CEO Bukalapak ini juga digadang-gadang bakal menjadi kandidat menteri Jokowo-Ma’ruf Amin di Kabinet Kerja jilid II.

Karier Zaky berawal dari keaktifannya di dunia teknologi dan entrepreneurship sewaktu di ITB. Ia mendapatkan tawaran mengerjakan software quickcount pemilu dengan nilai 1,5 juta untuk sebuah stasiun televisi nasional. Setelah lulus dari ITB, ia mendirikan perusahaan jasa konsultasi teknologi bernama Suitmedia.

Zaky juga pernah sempat mencoba untuk membuka usaha kuliner mi ayam dengan sewaktu kuliah yang akhirnya bangkrut. Zaky menghabiskan seluruh uang hasil menang dari berbagai perlombaan.

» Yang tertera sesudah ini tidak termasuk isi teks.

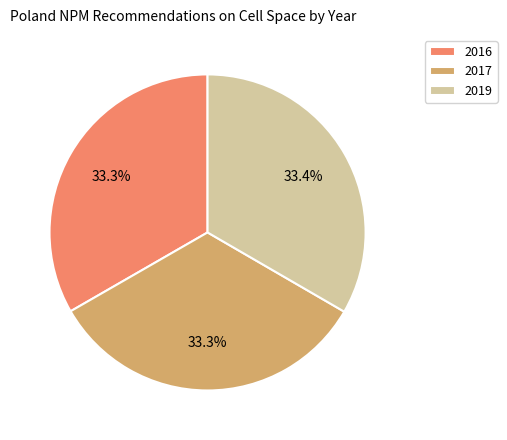

Is there a majority slice in this chart?

No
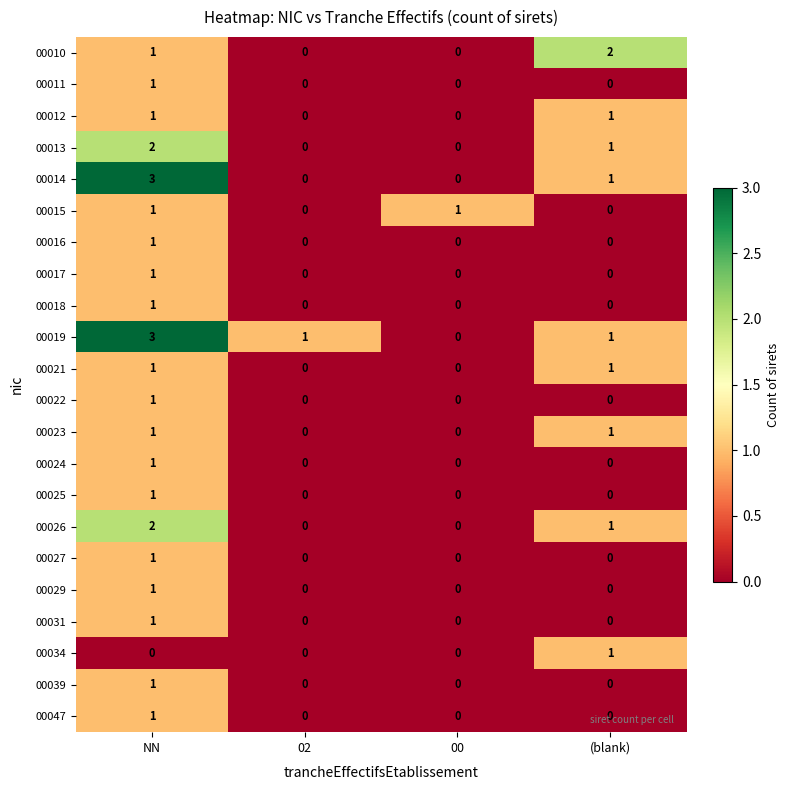

What is the total value across all series at (blank)?

10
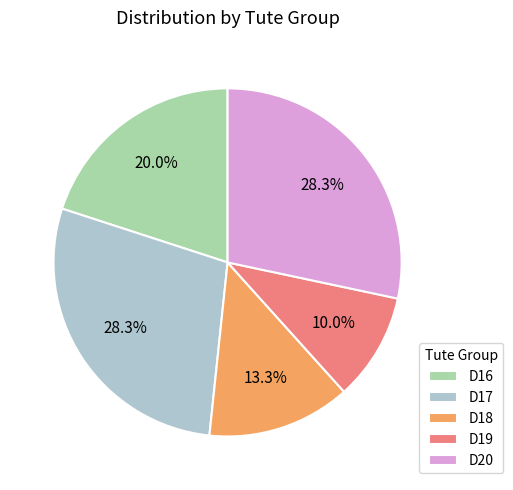

Is it true that D20 is 42% of the pie?

False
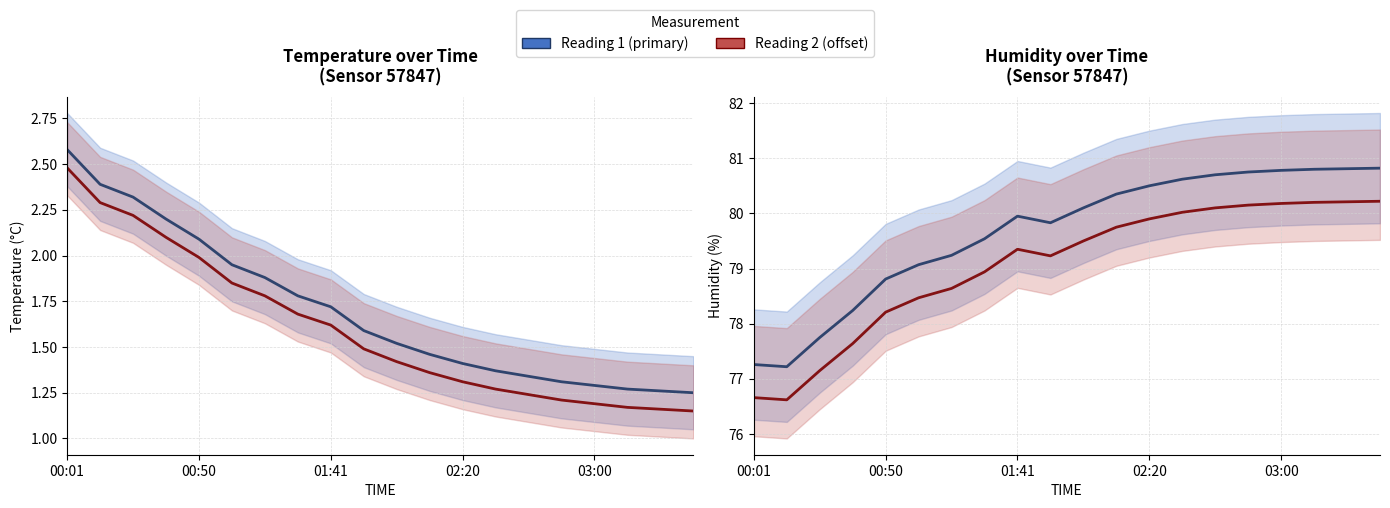

Which has a higher value, 03:00 or 6?

03:00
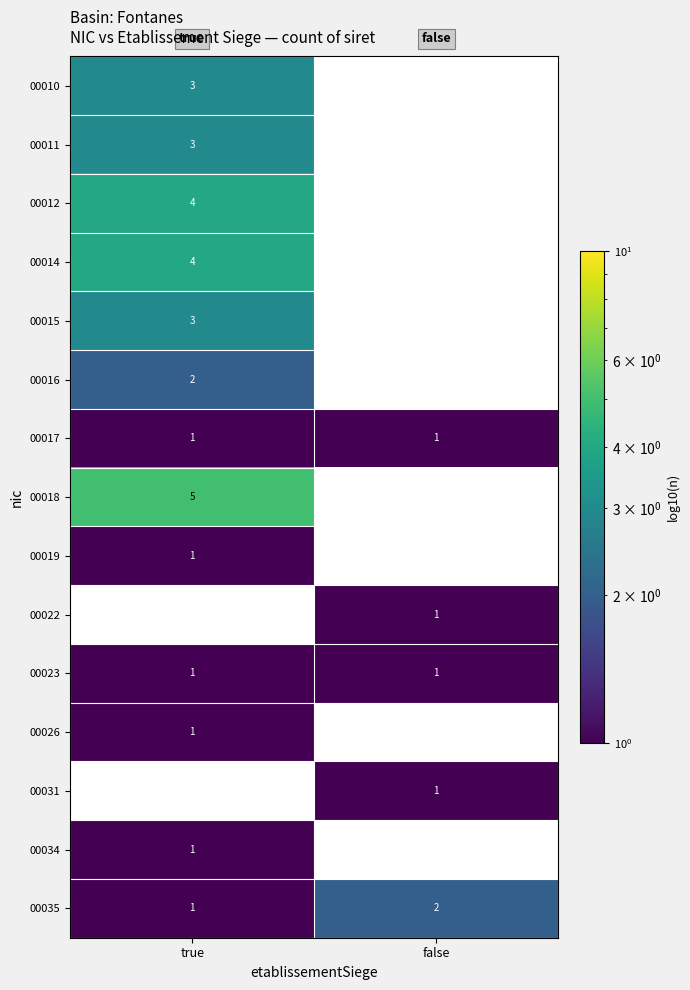

The 00016 series shows 1 at true. True or false?

False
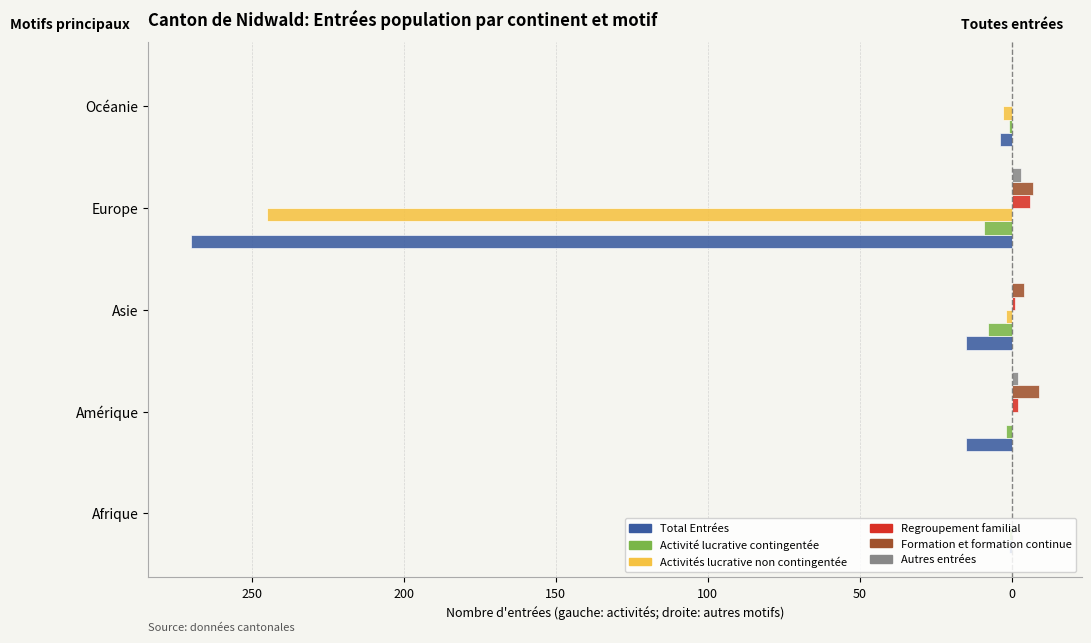

What is the minimum value for Total Entrées?

-270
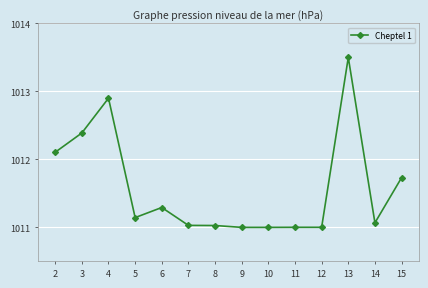

What is the maximum value shown in the chart?

1013.5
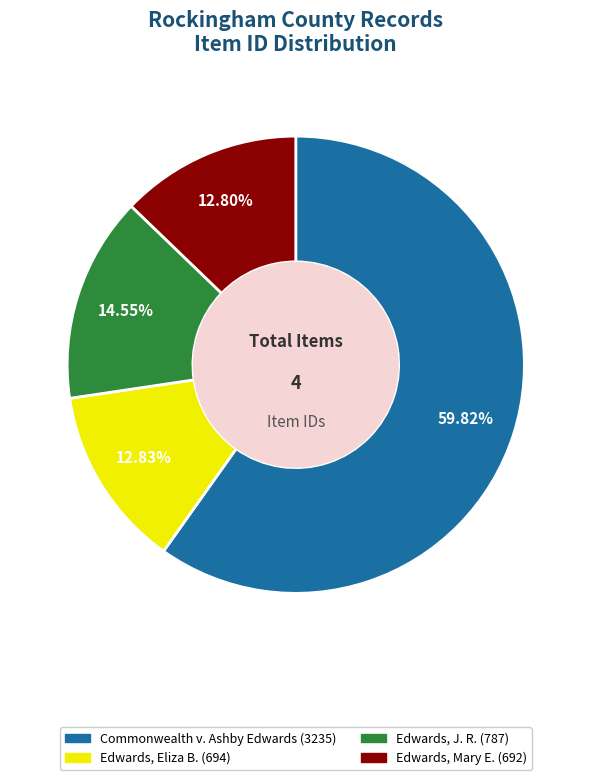

The Edwards, J. R. (787) slice represents 6% of the pie. True or false?

False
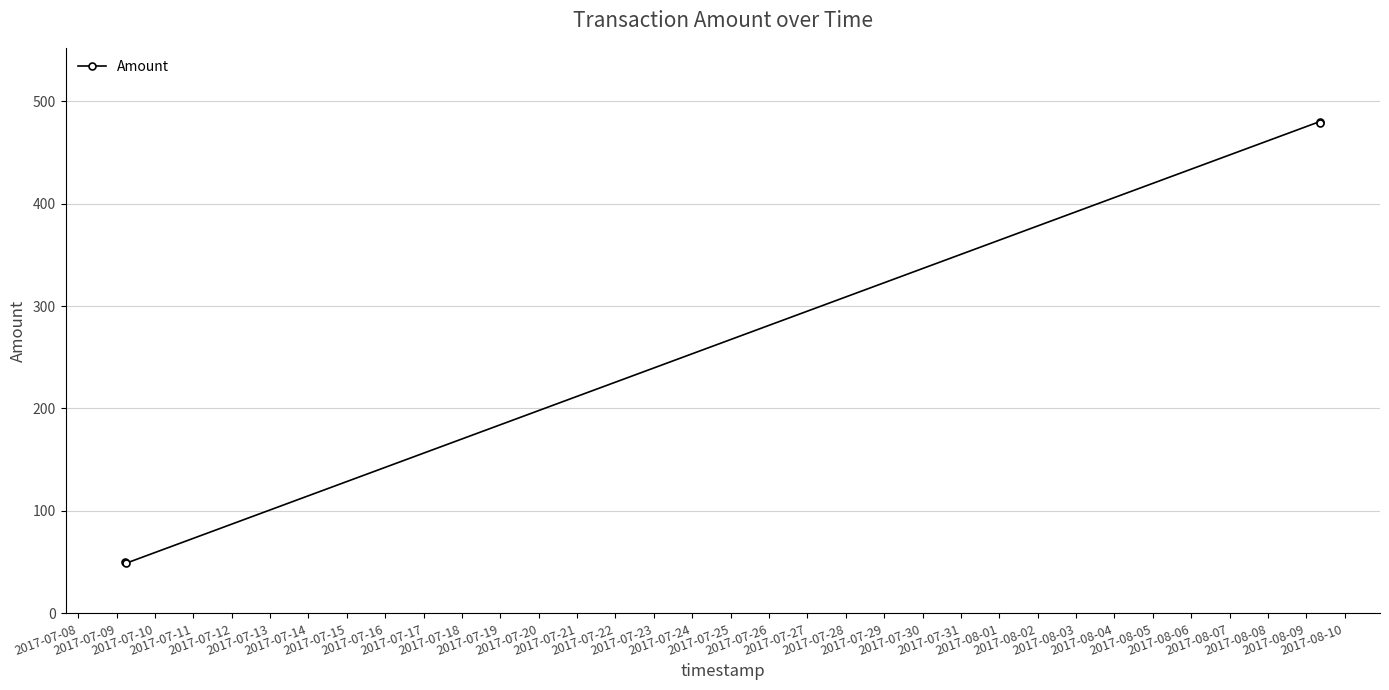

What is the minimum value shown in the chart?

49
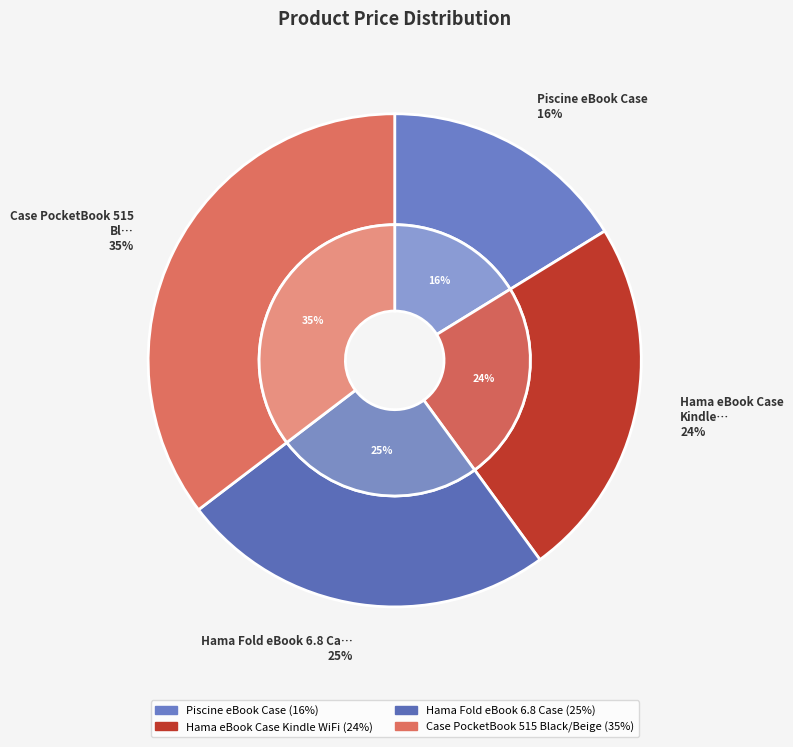

What portion of the pie excludes Piscine eBook Case?

83.8%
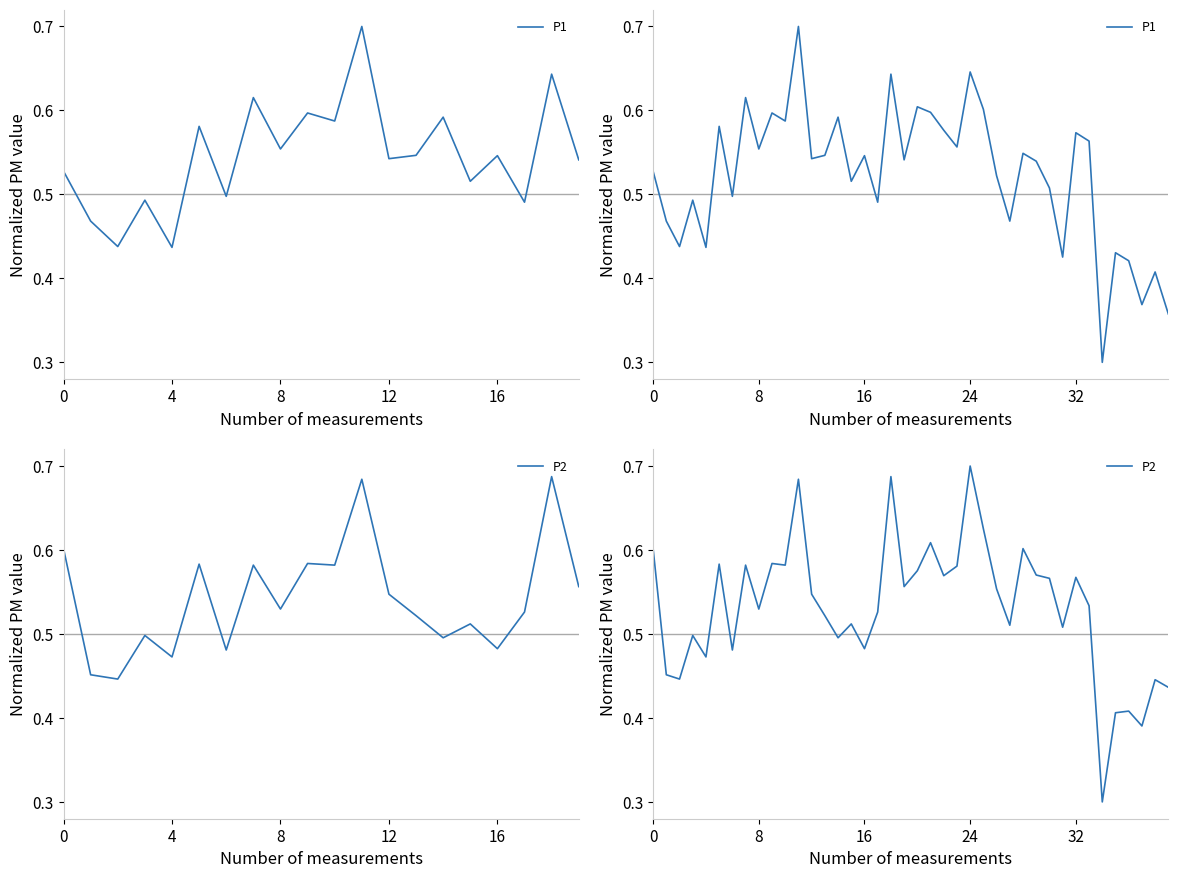

What is the label of the 15th point from the right?

25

Bermodal pengalaman membangun sistem IT banyak perusahaan besar, Zaky lantas terpikir untuk membuat sesuatu yang lebih bermanfaat bagi banyak orang. Dari sinilah, Bukalapak.com mulai dirintis pada tahun 2010. Ia bermimpi untuk mengubah hidup banyak orang dengan memajukan UMKM lewat internet. Code base Bukalapak diselesaikan dalam waktu dua bulan. Awalnya, Zaky mengajak para pedagang di mall untuk bergabung di Bukalapak. Tetapi, respon yang diberikan oleh mereka sangat kecil.

Klien pertama yang ia dapat justru dari pedagang kecil. Ketika ditanya mengapa mereka mau bergabung, alasannya adalah karena barang mereka di toko tidak laku. Karena itu, mereka meminta bantuan Zaky untuk menjualnya di Bukalapak. Sejak itu, Ia pun memfokuskan diri mengajak para pelaku UMKM yang belum begitu berkembang. Pada tahun 2011, sudah ada sekitar 10.000 pedagang yang bergabung di Bukalapak.

Pertumbuhan Bukalapak yang sangat pesat menarik minat banyak investor untuk menanamkan modal di Bukalapak. Beberapa di antaranya adalah 500 Startups, Batavia Incubator, IMJ Investment, dan juga Elang Mahkota Teknologi Tbk (EMTEK Group).